The feedback from this survey has allowed us to consider additional services we could be providing to help adoptive families, but we want this to be the start of a conversation, not the end of one, so we invite anyone who reads the report to share ideas about new services PAC-UK could offer.
Please feel welcome to contact Catherine Marcus with any thoughts or ideas at firstname.lastname@example.org.
Key takeaways from survey findings:
98% of adoptive parents responding from all over the country said they need more specialist support.
For families wishing to access therapeutic family support, 90% said it would be to address challenging behaviours, 82% said it would be to address Life Story and Identity and 81% said it would be to improve family life /relationships.
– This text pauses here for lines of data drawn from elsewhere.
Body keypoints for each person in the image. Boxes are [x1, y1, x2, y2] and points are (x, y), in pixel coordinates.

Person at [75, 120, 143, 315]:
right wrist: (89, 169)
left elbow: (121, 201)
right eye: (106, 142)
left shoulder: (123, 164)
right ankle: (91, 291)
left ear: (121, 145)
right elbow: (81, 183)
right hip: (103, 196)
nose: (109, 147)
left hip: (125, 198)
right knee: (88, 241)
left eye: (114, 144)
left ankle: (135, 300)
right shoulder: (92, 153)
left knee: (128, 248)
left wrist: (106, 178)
For adoptive families who said they would attend groups, 82% would attend a group that addressed violent or aggressive behaviour; 70% would attend a group that addressed trust and closeness; and 22% would attend a group that addressed sexualised behaviour.
75% of adoptive parents would attend a parenting course designed specifically for them.
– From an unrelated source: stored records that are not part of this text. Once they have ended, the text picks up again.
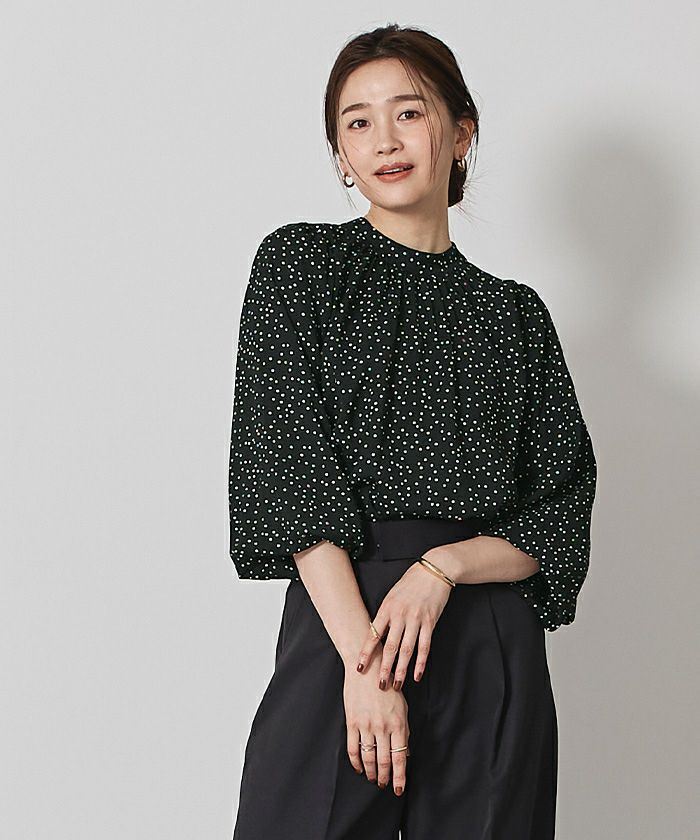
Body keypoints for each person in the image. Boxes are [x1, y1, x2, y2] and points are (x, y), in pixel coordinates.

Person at [228, 23, 597, 840]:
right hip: (345, 618)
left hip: (486, 633)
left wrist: (444, 567)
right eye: (357, 122)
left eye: (409, 113)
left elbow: (561, 512)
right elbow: (291, 470)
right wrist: (364, 667)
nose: (384, 141)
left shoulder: (515, 315)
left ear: (460, 132)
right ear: (340, 152)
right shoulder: (301, 267)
Over 50% of adoptive parents would sign up to receiving telephone support from other experienced adopters for advice on how to access services, dealing with challenging situations and an empathetic ear.
More than half 50% of parents said they would benefit from occasional respite care for their children.
What do parents really want in terms of ‘specific issue’ support:
- 39% want more support in how to parent sibling groups
- 27% want more support in how to parent older children / young adults
- 27% want more support how to parent children who are on / possibly on the Autistic Spectrum
- 24% want more support in how to parent children who have / possibly have Foetal Alcohol Syndrome
- 18% want more support in how to parent children who are using drugs and alcohol
- 17% want more support in how to deal with disruption and adoption breakdown
Direct comments from parents:
Almost a quarter of the comments (23.56%) from adoptive parents directly mentioned the need for greater (factual and sympathetic) understanding by schools of the issues their children were facing, as a result of being adopted and having experienced developmental trauma. The far greater risk of school exclusion and incidence of behavioural difficulties amongst adopted children was cited as a little-understood phenomenon, as school were not able or willing to understand the issues adopted children were grappling with, very much including attachment issues and sensory processing difficulties.
This survey was developed and analysed by Catherine Marcus (Child and Family Service Practice Manager) and Franca Brenninkmeyer (Head of Child & Family Service). PAC-UK's Child and Family Service provides specialist therapeutic support for children and families brought together by adoption or other forms of permanent placement.